Gabriel Guedes, ‘19: Related By Blood

Project Date:
Project Date: Summer 2019

I completed a 15-minute film that uses the relationships between my extended family and the military dictatorship that ruled Brazil from 1964 to 1985 to consider the ways ideology is passed down through the family.

About the Project

My Benenson award allowed me to complete a film that observes the ways in which ideology is passed down through the family by looking specifically at the relationships between my extended family and the military dictatorship that ruled Brazil from 1964 to 1985. The film also visually represents my journey through a city where I experienced a new sense of alienation due to my absence and political development.

When I arrived in Brazil, I had a rough outline of questions that I wanted to ask and a list of people that I wanted to interview. The interviews would have benefited from a strictly defined set of questions so that I could employ a more parallel structure in the film rather than having one person talk for an extended period. I felt like what I learned was essentially what I expected: that the position of privilege enjoyed by my extended family allowed them to pass through the dictatorship unscathed and made them sympathetic toward a leader who would protect their class interests (i.e. Bolsonaro). However, the lack of rigidity in the questions made it difficult to draw an explicit line between their experience during the dictatorship and their current right-wing sympathies, except for when they offered it up themselves.

One of the most difficult aspects of this film was the editing. When I proposed the film I expected it to be around 15 minutes, which is about what it ended up, but I had to edit that down from approximately seven hours of audio. The result was that the film’s length depended on limiting my purview mostly to discourse on the dictatorship (with the exception of the final interview with my aunt, who was born afterward and provides a prime example of “ideological lineage”). As such, I discarded elements like the immigration of my great-grandparents from Europe, the religious qualities of my family, the circumstances around my parents’ immigration to the U.S., and more detailed opinions about contemporary politics.
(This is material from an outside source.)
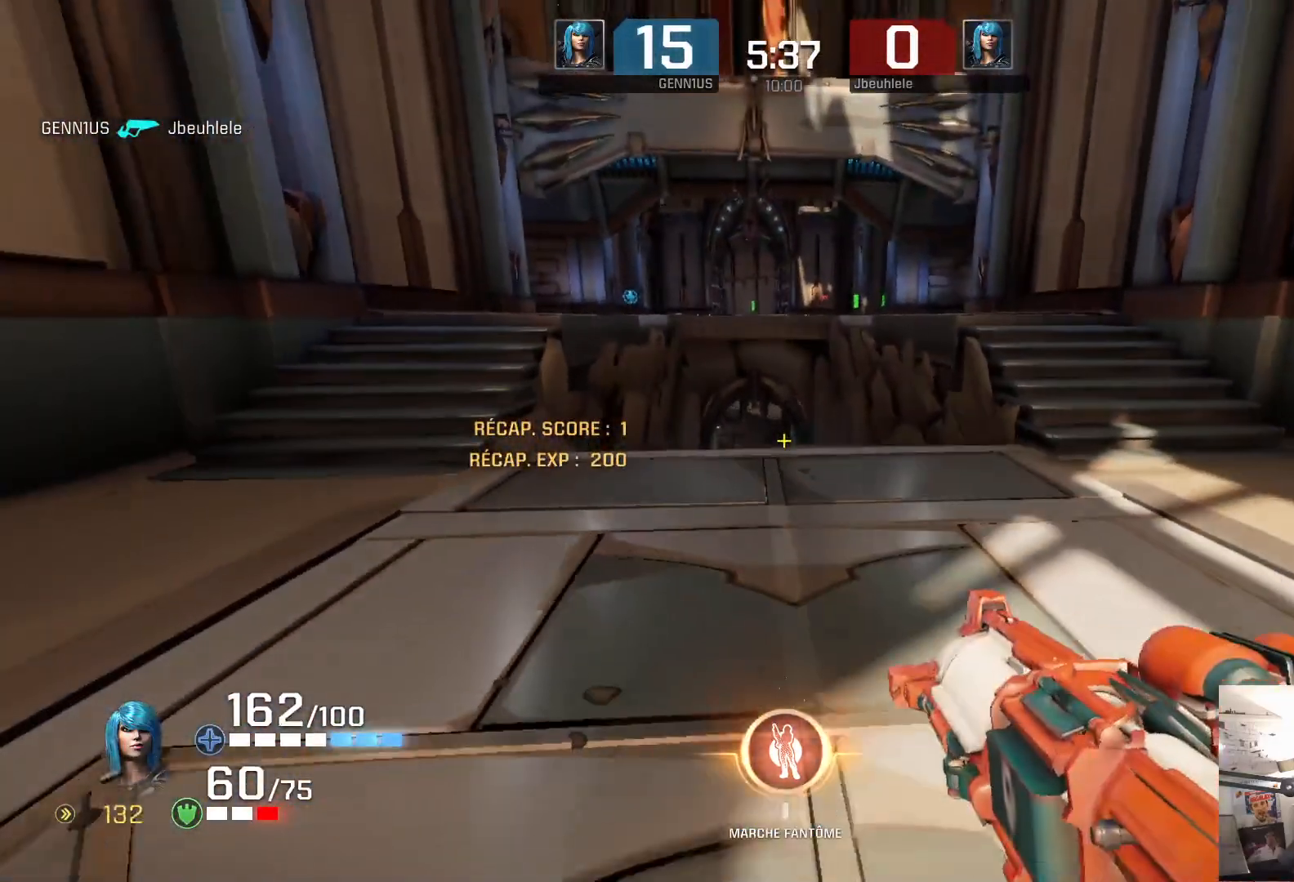
{"buttons": [], "left_stick": "down", "right_stick": "center", "events": [[483, "left_stick", "down"]]}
In each case, I was discarding an aspect that informed their ideology, and perhaps a different interview approach would have allowed more of those through-lines to appear in the film. As it stands, the outcome is a 15-minute film that I will explore submitting to competitions and festivals. Completing this film gives me good momentum, having allowed me to brush up on my editing and production skills, going into my Ph.D. program.

About the Artist

I grew up in suburban Maryland. Both of my parents immigrated from Brazil, and I had visited my extended family in Rio de Janeiro regularly until 2014. My parents fostered my interest in film since I was young, but I began exploring aspects related to history, aesthetics, and production when I was in high school. I came to Duke with the intent to study math, but this continued interest in film and a new interest in critical theory led to me the Global Cultural Studies major and the AMI certificate, whereby I was able to combine my desires for analysis and production. This fall I will begin a Ph.D. in Film and Media Studies at the University of Pittsburgh.